De novo, foi o silêncio a tomar conta do elevador. Pai e filho continuavam virados para a porta como se esperassem que esta se fosse subitamente abrir e transpondo-a se pudessem libertar daquele pesadelo. O medo de se enfrentarem olhos nos olhos misturava-se e confundia-se com a sensação de impotência de enfrentar a realidade. Pela primeira vez não tinham como fugir um do outro.
Ao fim de algum tempo o pai interrompeu o silêncio.
Pai – Foi a primeira vez que te ouvi pedir ajuda.
Filho – Se calhar foi porque nunca paraste para me ouvir. Afinal estavas sempre cheio de trabalho.
Pai – Estava cheio de trabalho para te dar aquilo que nunca tive. Uma vez mais sou o culpado de tudo. Essa tua resposta era mais que previsível, sais à tua mãe.
Filho – Não comeces. Se não fosse a minha mãe não estaria aqui neste momento.
Pai – Tiveste pena de mim, foi?
Filho – Apenas acedi ao pedido da mãe.
Pai – Acedeste ao pedido da mãe… vocês são todos iguais! Se fosse eu que te pedisse…
Filho – Mas tu alguma vez me pediste alguma coisa?
A discussão começou a subir de tom. O pai virou-se para o filho e puxou-o pelo ombro obrigando-o a olharem-se de frente.
Pai – E tu alguma vez me ouviste? Alguma vez deste importância aos conselhos que te dei? Alguma vez fizeste aquilo que te disse? Tu sempre tiveste a mania que conseguias tudo sozinho. Tu nunca passaste dum garoto mimado que sempre teve tudo sem fazer nada por isso, sem merecer, tu não sabes o que é a vida! Eu sempre soube o que era melhor para ti!
Filho – Quem disse? Quem disse que eu queria tirar uma porcaria dum curso? Quem disse que eu queria passar o resto da vida a usar fato e gravata? Quem disse que eu queria perder o meu tempo em reuniões com clientes, a fazer orçamentos, a correr dum lado para o outro? Foste tu que me obrigaste a ser o que eu não quero! A ter esta vida de merda só para tu dizeres que tens um filho engenheiro! Tu nunca quiseste o melhor para mim, tu sempre quiseste o que achavas que era melhor para mim.
Pai – E o que querias, diz lá? Passar o resto da vidinha com o papá a sustentar-te porque te julgavas um artista? Querias viver dos rabiscos, era? Nunca vi ninguém a comer sem trabalhar. Os únicos pintores que eu conheço que vivem do seu trabalho são os que pitam paredes e prédios e o raio que os parta!

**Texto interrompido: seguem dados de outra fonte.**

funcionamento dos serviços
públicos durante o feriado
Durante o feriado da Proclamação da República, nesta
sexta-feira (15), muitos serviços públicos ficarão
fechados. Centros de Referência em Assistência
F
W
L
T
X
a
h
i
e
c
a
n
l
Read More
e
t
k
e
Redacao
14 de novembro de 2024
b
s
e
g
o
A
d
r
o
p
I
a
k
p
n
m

Filho – Vês como és mesquinho, vês? O dinheiro, sempre o dinheiro!
Pai – O dinheiro não, uma vida digna, de trabalho! Tu sabes lá o que eu sofri para manter um casamento que te desse uma família normal! Mas o que é que tu sabes dos sacrifícios que fiz toda a vida para te dar o melhor?
Filho – O melhor que eu não queria, nem pedi?
Pai – Tudo o que eu te dei foi para teu bem!
Filho – Deixa de ser hipócrita, eu não pedi para nascer!
Pai – Era minha obrigação dar-te uma educação decente, princípios. Tu não sabes o que é ser pai…
Filho – Chamas princípios a obrigar-me a fazer o que não queria?
Pai – Tu tens um grande problema, não consegues ir além do teu umbigo. Escuta lá, o que é que tu deste para mereceres o que tens?
Filho – E tu, o que é que me deste para me exigires alguma coisa? Estavas sempre ausente, nunca podias!
Pai – Cala-te, não me faltes ao respeito que ainda sou teu pai!
Filho – És meu pai, mas não és meu dono!
Instintivamente o pai levantou a mão como se lhe fosse bater.
Pai – Cala-te! Cala-te! – gritou.
O filho não contendo as lágrimas fez-lhe frente levantando a voz.
Filho – Vá bate-me, bate-me!
Como se alguém tivesse por momentos parado um filme, ficaram estáticos, mantendo as posições a que o calor da discussão os levara – o pai de mão levantada, pronto para lhe dar uma palmada, e o filho, de cabeça bem levantada, hirto, desafiador, olhando-se olhos nos olhos. Era a primeira vez que tal acontecia em muitos anos - olharem-se olhos nos olhos. Mas mais do que raiva, o que se podia adivinhar naquela troca de olhares, era ressentimento e muita amargura.